Transcreva do texto sobre a visita do escritor Emanuel Medeiros o segmento que começa em "Não que esteja" e termina em "sul do efêmero.".

# Trecho selecionado:
***

No mês passado recebi a visita do Emanuel. Não aquele da Bíblia, mas o grande Emanuel Medeiros, escritor catarinense, revolucionário, combatente da ditadura.
Não que esteja desprezando o bíblico. Reinterpretação hebréia de milenar mito solar ou factual, não deixou de também ter seu significado de reação à opressão. Mas o que importa aqui é o escritor Medeiros Vieira que mora em Brasília e veio para o lançamento de seu livro: Olhos Azuis Ao sul do efêmero.
Só para que se tenha uma prévia do livro desse autor de extensa obra publicada, reproduzo um parágrafo de Anderson Braga Horta comentando o Emanuel na orelha dos Olhos Azuis: ... é a história de uma consciência. O repassar de uma vida, numa espécie de Juízo. O fluxo de uma consciência que se retrata. Autocrítica. Catarse. Pois é também tudo isso, e comporta mais. Por exemplo (meio de raspão, embora), a orfandade do escritor brasileiro em face de uma imprensa e de um parque editorial alienados
Por aí já se pode ter alguma dimensão da densidade dos escritos do Emanuel, portanto isso de efêmero deve ser figura de linguagem a ser conferida na leitura que, confesso, ainda não procedi. Mas adianto que tampouco a constituição física do autor passa despercebida: um baita homem da cara grande e sorriso abrangente, a desfiar memórias que encantam e roubam, ciumentas, a atenção à Célia, sua bela e baiana esposa com quem troquei impressões das lamentáveis degradações sofridas pelo amado estado, ao longo dos 40 anos de ditadura Carlista. É o demo!

***

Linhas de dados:
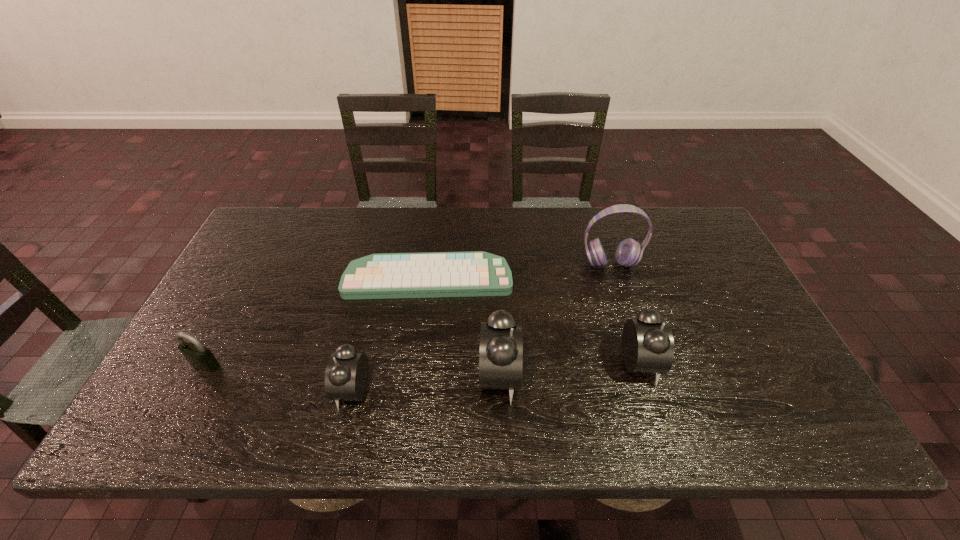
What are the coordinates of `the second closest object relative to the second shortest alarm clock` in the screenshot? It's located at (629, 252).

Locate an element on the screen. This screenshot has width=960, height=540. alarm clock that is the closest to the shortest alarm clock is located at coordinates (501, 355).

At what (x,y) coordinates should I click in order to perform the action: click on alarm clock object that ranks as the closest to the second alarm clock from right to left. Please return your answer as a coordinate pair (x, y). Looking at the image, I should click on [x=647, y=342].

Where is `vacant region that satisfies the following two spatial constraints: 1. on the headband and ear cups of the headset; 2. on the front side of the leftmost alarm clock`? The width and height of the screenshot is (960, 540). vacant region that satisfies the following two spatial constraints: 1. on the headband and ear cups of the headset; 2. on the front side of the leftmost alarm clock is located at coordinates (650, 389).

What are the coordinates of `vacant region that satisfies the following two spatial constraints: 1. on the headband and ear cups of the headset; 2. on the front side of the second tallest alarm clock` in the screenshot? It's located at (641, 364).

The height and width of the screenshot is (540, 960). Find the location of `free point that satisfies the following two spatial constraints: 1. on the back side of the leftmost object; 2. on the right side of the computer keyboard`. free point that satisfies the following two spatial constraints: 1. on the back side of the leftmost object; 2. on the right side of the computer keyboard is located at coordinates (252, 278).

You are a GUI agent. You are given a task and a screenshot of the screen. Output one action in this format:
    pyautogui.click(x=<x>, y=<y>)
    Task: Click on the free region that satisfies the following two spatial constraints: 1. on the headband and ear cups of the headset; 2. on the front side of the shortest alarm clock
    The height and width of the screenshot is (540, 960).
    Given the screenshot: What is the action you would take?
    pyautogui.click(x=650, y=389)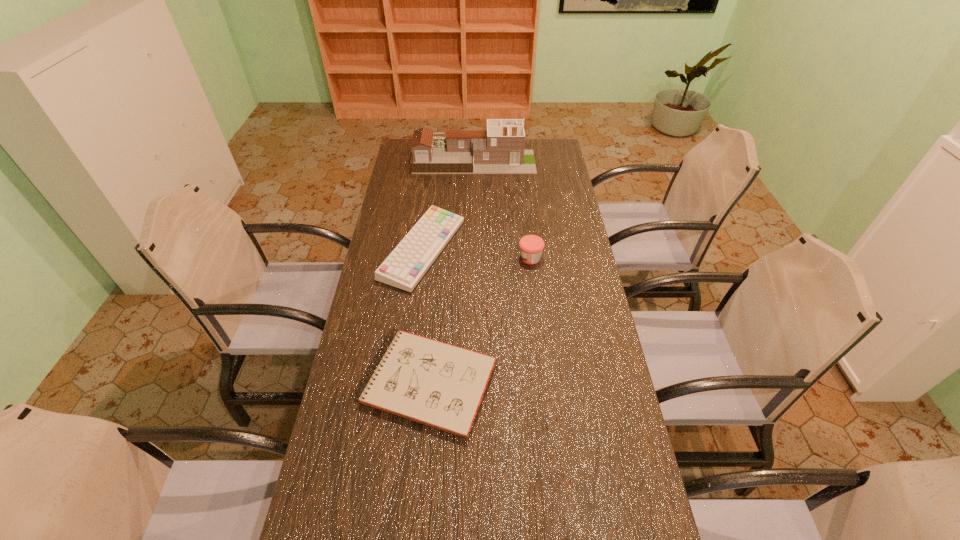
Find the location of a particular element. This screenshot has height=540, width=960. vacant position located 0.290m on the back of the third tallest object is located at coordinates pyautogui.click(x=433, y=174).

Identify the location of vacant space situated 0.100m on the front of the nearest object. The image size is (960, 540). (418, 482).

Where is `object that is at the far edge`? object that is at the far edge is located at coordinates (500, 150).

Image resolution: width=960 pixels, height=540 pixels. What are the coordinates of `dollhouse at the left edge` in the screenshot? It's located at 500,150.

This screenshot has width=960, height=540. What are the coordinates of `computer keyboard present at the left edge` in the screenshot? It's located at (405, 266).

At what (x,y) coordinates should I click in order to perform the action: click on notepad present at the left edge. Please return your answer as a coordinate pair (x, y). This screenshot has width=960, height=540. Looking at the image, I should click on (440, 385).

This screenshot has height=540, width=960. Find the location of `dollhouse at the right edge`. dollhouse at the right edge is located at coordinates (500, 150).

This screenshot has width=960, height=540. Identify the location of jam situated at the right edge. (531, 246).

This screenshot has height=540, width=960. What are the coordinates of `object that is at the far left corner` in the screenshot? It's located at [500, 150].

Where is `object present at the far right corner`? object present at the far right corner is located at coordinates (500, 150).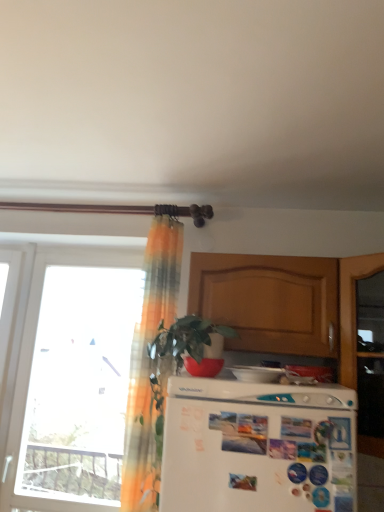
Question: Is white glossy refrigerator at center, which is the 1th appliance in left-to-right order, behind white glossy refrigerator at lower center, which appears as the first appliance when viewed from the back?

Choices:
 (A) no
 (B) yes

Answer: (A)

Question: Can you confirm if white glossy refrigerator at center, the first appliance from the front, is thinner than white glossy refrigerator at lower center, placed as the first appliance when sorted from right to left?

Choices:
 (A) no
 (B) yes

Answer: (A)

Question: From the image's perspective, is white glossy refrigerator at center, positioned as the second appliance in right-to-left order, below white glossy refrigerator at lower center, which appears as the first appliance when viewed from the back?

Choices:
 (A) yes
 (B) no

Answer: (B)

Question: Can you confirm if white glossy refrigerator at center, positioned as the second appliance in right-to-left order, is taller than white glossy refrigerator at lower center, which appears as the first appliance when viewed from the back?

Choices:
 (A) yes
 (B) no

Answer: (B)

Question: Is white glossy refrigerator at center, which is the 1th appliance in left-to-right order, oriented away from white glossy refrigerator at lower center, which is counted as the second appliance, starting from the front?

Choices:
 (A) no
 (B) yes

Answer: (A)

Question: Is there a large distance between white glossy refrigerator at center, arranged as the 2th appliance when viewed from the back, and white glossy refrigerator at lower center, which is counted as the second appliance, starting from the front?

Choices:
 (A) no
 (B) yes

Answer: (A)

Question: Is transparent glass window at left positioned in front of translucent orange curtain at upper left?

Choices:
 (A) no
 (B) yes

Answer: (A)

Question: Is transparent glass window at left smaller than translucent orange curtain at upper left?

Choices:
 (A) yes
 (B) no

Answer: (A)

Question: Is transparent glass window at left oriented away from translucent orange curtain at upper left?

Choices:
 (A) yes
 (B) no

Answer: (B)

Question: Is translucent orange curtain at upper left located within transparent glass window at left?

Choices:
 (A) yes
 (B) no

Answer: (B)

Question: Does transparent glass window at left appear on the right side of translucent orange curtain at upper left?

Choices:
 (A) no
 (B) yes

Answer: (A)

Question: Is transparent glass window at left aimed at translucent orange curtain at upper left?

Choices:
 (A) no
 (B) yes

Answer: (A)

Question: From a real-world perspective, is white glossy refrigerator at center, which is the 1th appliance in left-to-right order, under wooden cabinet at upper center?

***

# Solução:
Não que esteja desprezando o bíblico. Reinterpretação hebréia de milenar mito solar ou factual, não deixou de também ter seu significado de reação à opressão. Mas o que importa aqui é o escritor Medeiros Vieira que mora em Brasília e veio para o lançamento de seu livro: Olhos Azuis Ao sul do efêmero.